Important details about Heidner were linked to his associations with Rocco Suspenzi, a mafia person accused by tax evasion prosecutors and running a forum for illegal gambling. Heidner did not confirm any of those links that a home search of former Illinois Senator Martin Sandoval subsequently showed.
The case against Heidner may cause the Illinois Racing Board some problems. The IGB has reported that there was a “data breach” in the first month of the year. The board’s president, Marcus Fruchter, explained the situation in a letter to lawmakers: “an IGB employee may have improperly accessed confidential information on IGB licensees and applicants and disclosed this information without authorisation or justification to three federal government entities.” However, it was only “an isolated incident involving one employee who acted alone and outside the scope of their duties.”

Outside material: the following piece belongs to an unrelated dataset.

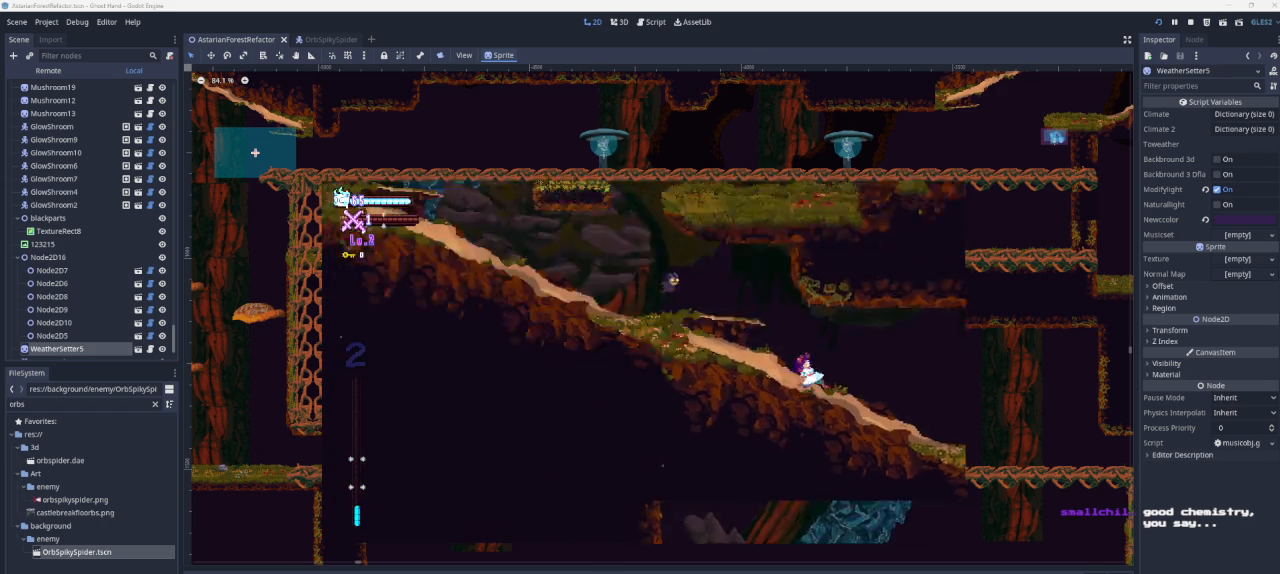
{"buttons": [], "left_stick": "right", "right_stick": "center", "events": []}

Heidner has another opinion. He notes that “troves of sensitive financial records and personal information” includes information about his activities as well as about his wife, two kids and various business partners. Judging by the lawsuit: “Despite requiring licensees and associated individuals to hand over a veritable treasure trove of their most sensitive data, the evidence will show that the IGB’s approach to protecting Mr. Heidner’s data has been careless and cavalier, at best.” It is not clear who committed an invasion of privacy by the Illinois Racing Board. The employee’s actual name has never been published. Heidner case stresses “negligence and breach of fiduciary duty” He now awaits to hear the court hearing date.